Combat Mobile Evasive Malware via Skip-Gram-Based Malware Detection

Creative Commons License

EĞİTMEN A., Bulut I., Aygun R. C., Gunduz A. B., Seyrekbasan O., YAVUZ A. G.

SECURITY AND COMMUNICATION NETWORKS, vol.2020, 2020 (SCI-Expanded) identifier identifier

  • Publication Type: Article / Article
  • Volume: 2020
  • Publication Date: 2020
  • Doi Number: 10.1155/2020/6726147
  • Journal Indexes: Science Citation Index Expanded (SCI-EXPANDED), Scopus, Aerospace Database, Applied Science & Technology Source, Communication Abstracts, Compendex, INSPEC, Metadex, Directory of Open Access Journals, Civil Engineering Abstracts
  • Yıldız Technical University Affiliated: Yes


Android malware detection is an important research topic in the security area. There are a variety of existing malware detection models based on static and dynamic malware analysis. However, most of these models are not very successful when it comes to evasive malware detection. In this study, we aimed to create a malware detection model based on a natural language model called skip-gram to detect evasive malware with the highest accuracy rate possible. In order to train and test our proposed model, we used an up-to-date malware dataset called Argus Android Malware Dataset (AMD) since the AMD contains various evasive malware families and detailed information about them. Meanwhile, for the benign samples, we used Comodo Android Benign Dataset. Our proposed model starts with extracting skip-gram-based features from instruction sequences of Android applications. Then it applies several machine learning algorithms to classify samples as benign or malware. We tested our proposed model with two different scenarios.
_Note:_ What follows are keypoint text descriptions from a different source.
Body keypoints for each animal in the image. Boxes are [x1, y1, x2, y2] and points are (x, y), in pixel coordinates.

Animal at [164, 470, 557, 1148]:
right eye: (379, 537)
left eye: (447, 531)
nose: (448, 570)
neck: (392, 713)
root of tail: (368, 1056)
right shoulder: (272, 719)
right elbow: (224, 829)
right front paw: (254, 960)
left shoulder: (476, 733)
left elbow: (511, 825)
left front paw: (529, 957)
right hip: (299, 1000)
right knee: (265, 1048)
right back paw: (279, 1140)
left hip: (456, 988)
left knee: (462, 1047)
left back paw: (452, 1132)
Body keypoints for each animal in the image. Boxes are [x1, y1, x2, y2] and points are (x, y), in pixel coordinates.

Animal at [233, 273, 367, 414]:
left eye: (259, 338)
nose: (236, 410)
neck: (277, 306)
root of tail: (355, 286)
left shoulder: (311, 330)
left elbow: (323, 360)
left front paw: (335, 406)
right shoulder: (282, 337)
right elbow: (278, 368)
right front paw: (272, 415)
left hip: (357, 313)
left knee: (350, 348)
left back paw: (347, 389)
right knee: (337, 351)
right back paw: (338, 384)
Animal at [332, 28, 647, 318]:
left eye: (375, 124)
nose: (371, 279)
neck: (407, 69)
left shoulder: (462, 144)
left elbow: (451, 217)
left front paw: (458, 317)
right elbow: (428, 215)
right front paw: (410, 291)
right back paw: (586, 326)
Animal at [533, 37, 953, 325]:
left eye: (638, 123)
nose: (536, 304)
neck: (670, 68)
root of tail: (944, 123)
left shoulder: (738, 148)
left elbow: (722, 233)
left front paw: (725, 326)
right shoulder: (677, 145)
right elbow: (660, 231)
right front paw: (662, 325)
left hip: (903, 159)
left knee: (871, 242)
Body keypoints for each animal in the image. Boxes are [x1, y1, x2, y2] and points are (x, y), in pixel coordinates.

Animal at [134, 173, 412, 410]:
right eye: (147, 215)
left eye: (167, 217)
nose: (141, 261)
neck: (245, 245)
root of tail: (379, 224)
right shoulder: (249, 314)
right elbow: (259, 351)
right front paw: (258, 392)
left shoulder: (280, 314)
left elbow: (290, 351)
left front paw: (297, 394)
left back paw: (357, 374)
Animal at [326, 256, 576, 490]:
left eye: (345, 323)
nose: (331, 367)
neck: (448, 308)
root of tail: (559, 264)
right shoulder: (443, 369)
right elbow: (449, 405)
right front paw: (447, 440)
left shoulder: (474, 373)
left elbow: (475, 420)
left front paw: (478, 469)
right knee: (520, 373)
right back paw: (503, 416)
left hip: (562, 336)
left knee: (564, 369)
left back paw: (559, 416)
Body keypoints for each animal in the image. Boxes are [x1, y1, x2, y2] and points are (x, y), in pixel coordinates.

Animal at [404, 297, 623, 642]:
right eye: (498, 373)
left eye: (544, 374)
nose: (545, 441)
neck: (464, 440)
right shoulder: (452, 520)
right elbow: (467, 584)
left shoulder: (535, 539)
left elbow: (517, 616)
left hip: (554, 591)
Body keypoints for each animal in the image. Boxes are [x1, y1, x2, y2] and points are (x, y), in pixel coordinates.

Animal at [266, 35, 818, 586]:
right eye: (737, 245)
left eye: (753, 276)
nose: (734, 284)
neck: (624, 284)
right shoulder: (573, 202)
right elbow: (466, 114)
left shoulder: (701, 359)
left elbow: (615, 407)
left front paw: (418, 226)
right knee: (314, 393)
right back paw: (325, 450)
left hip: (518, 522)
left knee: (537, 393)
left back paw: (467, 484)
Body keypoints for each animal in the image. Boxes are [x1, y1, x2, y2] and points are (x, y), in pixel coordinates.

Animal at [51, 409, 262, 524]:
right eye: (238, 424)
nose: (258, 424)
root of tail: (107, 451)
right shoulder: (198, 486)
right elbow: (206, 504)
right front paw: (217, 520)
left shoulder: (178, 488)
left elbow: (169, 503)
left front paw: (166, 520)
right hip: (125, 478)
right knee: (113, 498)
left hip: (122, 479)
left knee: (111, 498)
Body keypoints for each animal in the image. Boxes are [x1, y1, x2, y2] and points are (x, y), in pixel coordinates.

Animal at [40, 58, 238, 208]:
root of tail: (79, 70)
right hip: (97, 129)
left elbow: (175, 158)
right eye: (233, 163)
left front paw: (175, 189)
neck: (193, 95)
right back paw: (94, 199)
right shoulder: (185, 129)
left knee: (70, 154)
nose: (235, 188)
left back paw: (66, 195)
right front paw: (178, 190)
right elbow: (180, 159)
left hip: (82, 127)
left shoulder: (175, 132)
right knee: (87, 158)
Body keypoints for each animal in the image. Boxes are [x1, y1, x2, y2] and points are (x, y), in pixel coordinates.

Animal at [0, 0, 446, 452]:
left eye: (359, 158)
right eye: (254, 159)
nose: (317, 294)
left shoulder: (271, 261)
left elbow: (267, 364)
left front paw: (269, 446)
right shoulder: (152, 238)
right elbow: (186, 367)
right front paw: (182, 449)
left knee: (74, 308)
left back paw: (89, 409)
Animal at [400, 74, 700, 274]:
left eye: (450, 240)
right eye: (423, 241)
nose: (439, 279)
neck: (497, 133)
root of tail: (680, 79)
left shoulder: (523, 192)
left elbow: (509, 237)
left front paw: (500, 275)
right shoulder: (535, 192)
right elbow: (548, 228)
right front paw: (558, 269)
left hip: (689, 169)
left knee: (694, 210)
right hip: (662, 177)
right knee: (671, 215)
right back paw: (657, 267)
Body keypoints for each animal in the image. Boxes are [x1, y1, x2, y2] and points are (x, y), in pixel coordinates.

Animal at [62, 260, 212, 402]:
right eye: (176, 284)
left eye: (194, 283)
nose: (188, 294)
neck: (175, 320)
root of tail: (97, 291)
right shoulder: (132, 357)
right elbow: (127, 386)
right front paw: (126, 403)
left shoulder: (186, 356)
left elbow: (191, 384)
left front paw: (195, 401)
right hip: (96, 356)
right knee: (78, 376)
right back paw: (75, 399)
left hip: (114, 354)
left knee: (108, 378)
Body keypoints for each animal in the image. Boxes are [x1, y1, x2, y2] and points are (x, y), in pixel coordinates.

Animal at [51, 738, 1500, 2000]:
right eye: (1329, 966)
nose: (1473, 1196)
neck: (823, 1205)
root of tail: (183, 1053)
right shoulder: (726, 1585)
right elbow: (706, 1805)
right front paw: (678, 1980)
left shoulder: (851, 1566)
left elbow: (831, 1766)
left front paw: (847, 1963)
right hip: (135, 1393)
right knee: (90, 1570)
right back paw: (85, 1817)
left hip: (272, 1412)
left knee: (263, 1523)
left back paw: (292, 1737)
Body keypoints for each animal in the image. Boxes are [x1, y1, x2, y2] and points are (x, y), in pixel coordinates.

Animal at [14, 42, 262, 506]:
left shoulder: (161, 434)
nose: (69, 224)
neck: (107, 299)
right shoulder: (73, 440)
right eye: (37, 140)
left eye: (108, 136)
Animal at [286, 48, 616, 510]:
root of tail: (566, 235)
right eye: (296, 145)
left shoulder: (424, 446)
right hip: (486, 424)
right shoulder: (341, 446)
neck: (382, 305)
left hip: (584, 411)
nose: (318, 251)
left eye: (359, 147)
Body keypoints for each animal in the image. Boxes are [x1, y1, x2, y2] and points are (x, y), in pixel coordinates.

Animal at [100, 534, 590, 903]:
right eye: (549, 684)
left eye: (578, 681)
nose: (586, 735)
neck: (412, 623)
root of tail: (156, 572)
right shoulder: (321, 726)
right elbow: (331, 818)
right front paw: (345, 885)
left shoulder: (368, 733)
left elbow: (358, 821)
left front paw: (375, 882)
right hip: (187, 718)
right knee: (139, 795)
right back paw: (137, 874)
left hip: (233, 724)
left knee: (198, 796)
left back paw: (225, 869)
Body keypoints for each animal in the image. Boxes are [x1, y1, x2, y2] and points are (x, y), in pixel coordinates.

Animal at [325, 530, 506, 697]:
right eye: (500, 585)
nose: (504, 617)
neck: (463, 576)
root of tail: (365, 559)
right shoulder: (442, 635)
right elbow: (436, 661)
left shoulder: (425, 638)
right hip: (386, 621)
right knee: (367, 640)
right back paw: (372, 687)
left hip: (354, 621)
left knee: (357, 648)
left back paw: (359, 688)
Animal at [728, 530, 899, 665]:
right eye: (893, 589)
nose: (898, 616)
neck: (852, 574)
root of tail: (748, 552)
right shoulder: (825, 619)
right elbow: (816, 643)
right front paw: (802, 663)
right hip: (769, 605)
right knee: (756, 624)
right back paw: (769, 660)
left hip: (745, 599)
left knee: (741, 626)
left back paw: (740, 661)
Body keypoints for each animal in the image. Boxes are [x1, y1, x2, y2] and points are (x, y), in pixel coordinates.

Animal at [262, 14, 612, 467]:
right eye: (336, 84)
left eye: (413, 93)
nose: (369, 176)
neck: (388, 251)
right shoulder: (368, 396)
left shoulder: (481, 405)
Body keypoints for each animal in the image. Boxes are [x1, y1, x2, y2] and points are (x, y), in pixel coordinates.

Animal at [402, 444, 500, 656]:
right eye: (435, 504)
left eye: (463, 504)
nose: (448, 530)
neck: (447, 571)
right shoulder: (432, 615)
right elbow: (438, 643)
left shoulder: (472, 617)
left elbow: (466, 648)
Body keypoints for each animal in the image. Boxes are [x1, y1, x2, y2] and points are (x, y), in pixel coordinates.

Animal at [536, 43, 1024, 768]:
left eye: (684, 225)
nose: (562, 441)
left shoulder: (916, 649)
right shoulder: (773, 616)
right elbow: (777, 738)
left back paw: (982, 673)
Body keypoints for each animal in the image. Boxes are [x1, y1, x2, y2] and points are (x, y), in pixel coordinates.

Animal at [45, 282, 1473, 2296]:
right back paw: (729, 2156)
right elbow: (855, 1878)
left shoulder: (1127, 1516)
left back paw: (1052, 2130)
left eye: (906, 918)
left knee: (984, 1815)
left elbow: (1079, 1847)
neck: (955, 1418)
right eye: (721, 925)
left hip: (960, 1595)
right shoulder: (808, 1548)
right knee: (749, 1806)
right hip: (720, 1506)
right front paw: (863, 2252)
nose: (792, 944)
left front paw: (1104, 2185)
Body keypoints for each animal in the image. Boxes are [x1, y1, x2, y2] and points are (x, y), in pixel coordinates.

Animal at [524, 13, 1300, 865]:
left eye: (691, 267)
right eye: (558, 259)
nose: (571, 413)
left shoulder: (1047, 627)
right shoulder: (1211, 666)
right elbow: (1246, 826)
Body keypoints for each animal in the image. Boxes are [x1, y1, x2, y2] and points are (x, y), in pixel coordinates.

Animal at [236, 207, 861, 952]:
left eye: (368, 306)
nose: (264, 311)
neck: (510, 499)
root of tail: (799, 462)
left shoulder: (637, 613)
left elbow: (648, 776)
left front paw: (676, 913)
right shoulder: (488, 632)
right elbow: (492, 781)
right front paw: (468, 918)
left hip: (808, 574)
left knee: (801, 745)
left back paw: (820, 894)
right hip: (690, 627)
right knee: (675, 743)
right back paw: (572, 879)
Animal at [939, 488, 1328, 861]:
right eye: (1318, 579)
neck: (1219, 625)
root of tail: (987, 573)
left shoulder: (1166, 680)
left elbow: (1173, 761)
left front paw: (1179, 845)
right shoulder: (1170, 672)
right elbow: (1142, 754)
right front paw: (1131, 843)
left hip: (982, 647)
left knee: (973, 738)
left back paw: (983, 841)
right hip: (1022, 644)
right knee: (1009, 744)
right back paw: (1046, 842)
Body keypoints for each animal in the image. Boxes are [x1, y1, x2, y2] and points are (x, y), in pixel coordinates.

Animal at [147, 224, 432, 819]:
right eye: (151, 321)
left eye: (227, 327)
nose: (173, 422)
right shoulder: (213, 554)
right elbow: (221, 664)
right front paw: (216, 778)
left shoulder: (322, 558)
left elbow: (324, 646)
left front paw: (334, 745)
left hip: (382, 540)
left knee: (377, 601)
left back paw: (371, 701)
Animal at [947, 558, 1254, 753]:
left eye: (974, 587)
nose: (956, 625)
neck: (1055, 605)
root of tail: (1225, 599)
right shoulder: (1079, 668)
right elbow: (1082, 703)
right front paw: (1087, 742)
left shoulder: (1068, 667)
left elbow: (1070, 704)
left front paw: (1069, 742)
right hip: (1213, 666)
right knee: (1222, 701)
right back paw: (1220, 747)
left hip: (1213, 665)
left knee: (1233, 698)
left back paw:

In the first scenario, the random forest-based classifier performed with 95.64% detection accuracy on the entire dataset and 95% detection accuracy against evasive only samples. In the second scenario, we created a test dataset that contained zero-day malware samples only. For the training set, we did not use any sample that belongs to the malware families in the test set. The random forest-based model performed with 37.36% accuracy rate against zero-day malware. In addition, we compared our proposed model's malware detection performance against several commercial antimalware applications using VirusTotal API. Our model outperformed 7 out of 10 antimalware applications and tied with one of them on the same test scenario.